# What is it??



## TerrierMotors (Oct 16, 2019)

Have an old bike/lawn ornament that i am trying to identify, hoping one of you gurus can enlighten me







any info would be appreciated


----------



## GTs58 (Oct 16, 2019)

60's Huffy.


----------



## TerrierMotors (Oct 17, 2019)

that chainguard certainly seems to match, thanks for the help


----------



## TerrierMotors (Oct 20, 2019)

Have another one for ya, someone broke the welds around the seatpost, presumably to 'chopper' it out, thinking of motorizing it, wondering what it started out as


----------



## Scout Evans (Oct 22, 2019)

That's a late 50's/ early 60's Ross, the chain ring and fork crown are giveaways.


----------



## TerrierMotors (Oct 23, 2019)

And one more, an enormous racing frame, no decals or badges left
sitting next to a 20"BMX frame for comparison



any idea what this may be?


----------



## TerrierMotors (Oct 23, 2019)

Found another that's got me wondering, decal says made in England
also says Sportsman down the seat post, who was the manufacturer?


----------



## TerrierMotors (Oct 23, 2019)

Have no details on this one


----------



## Thaddeus (Oct 23, 2019)

Got one myself .







pulled from river 30 yrs ago, all chrome,2 bulbs,possibly a horn but guts in tank gone, had 2 rear side baskets which were rusted and didnt suit my taste back then.
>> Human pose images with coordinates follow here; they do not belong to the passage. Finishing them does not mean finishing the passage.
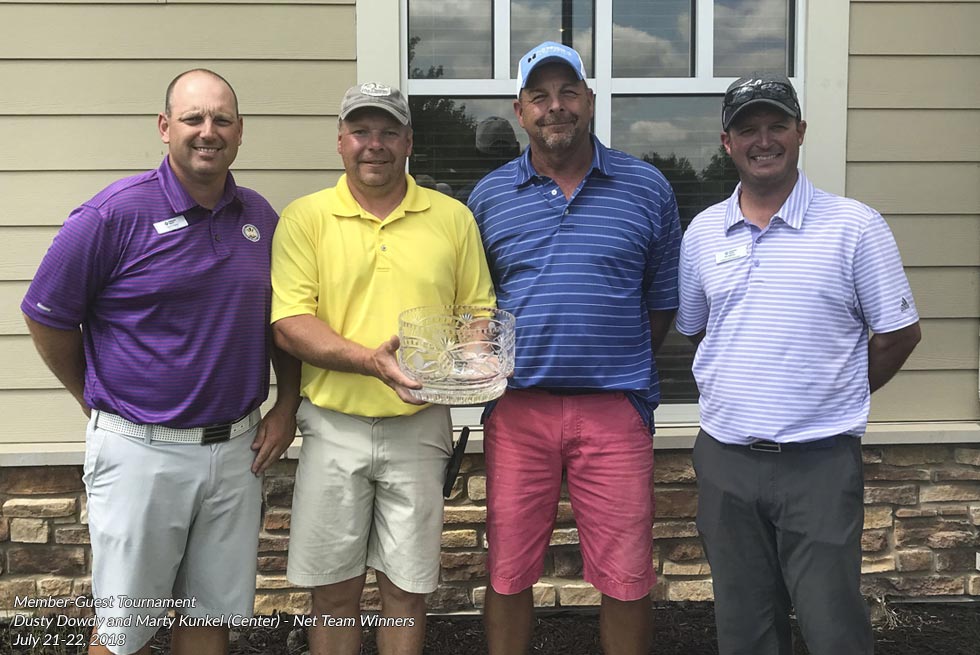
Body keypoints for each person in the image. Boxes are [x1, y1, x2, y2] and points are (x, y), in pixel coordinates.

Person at [21, 69, 300, 655]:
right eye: (194, 118)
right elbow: (46, 315)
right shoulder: (112, 216)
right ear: (164, 126)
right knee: (124, 631)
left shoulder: (259, 218)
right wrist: (90, 395)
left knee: (206, 620)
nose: (208, 132)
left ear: (241, 132)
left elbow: (281, 322)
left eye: (222, 119)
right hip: (141, 452)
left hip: (234, 454)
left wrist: (287, 404)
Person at [675, 73, 921, 655]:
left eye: (777, 125)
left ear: (801, 132)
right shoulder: (704, 233)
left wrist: (832, 391)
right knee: (744, 627)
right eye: (748, 129)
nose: (764, 140)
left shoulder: (855, 227)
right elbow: (699, 332)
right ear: (727, 142)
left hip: (819, 462)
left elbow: (899, 335)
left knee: (832, 626)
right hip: (727, 461)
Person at [467, 42, 682, 655]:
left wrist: (609, 354)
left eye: (567, 94)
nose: (554, 107)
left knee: (626, 575)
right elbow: (476, 304)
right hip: (517, 408)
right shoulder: (488, 198)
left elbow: (661, 300)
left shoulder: (646, 188)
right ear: (520, 110)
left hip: (614, 408)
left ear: (589, 101)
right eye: (540, 96)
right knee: (508, 571)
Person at [270, 82, 495, 655]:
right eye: (361, 131)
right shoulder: (306, 218)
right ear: (340, 142)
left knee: (407, 588)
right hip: (333, 425)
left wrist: (474, 360)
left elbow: (475, 311)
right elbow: (290, 322)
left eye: (389, 131)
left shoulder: (451, 217)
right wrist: (370, 362)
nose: (375, 144)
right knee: (334, 590)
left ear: (409, 141)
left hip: (420, 426)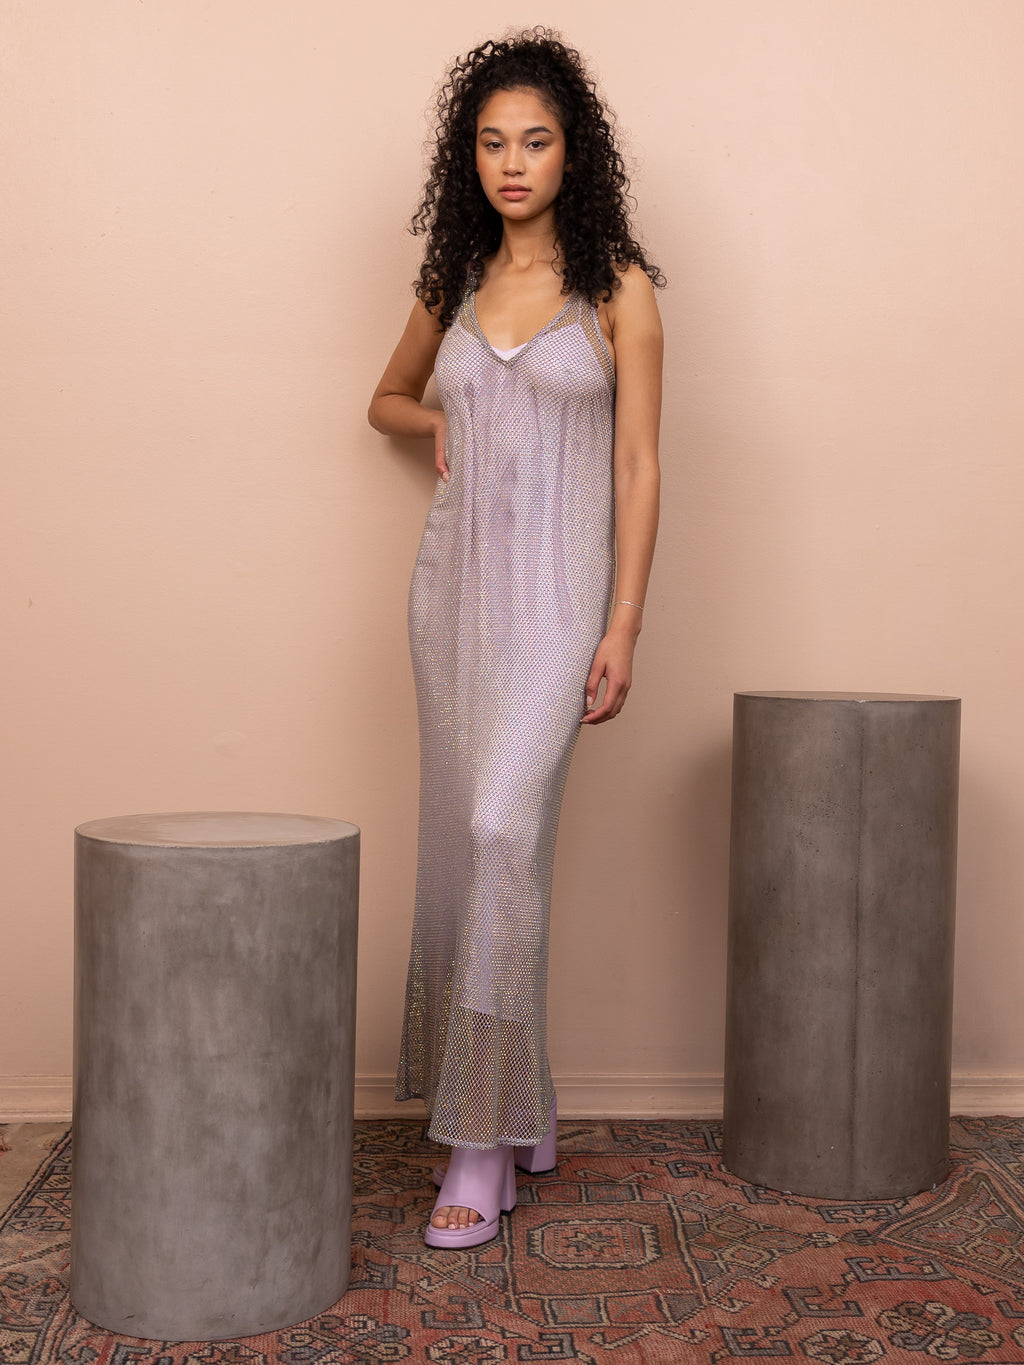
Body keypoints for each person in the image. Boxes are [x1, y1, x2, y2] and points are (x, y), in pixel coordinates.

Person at [368, 29, 663, 1248]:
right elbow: (381, 399)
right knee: (475, 850)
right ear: (469, 158)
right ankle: (521, 1098)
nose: (512, 162)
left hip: (559, 602)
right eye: (491, 142)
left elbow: (638, 466)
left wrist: (623, 623)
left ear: (571, 154)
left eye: (535, 141)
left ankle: (479, 1146)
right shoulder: (452, 284)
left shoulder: (619, 291)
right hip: (453, 599)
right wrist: (429, 422)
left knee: (500, 830)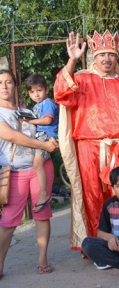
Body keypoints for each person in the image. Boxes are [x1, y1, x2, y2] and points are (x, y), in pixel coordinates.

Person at [54, 31, 119, 253]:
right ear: (94, 56)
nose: (107, 59)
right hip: (88, 148)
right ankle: (98, 247)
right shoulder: (81, 79)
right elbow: (61, 93)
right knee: (92, 198)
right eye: (102, 55)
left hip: (117, 148)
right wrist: (72, 60)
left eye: (110, 54)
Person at [0, 69, 59, 278]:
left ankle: (42, 260)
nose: (5, 86)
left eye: (8, 82)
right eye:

Quick cleaned it today ,barn swallows painted it


----------



## TerrierMotors (Oct 25, 2019)

Figured out the Sportsman was a Huffy, could still use some help on the ladies bike posted


----------



## Euphman06 (Oct 25, 2019)

Ladies bike has a 3 piece european crank system on it...so something oversees built. Peugot possibly,


----------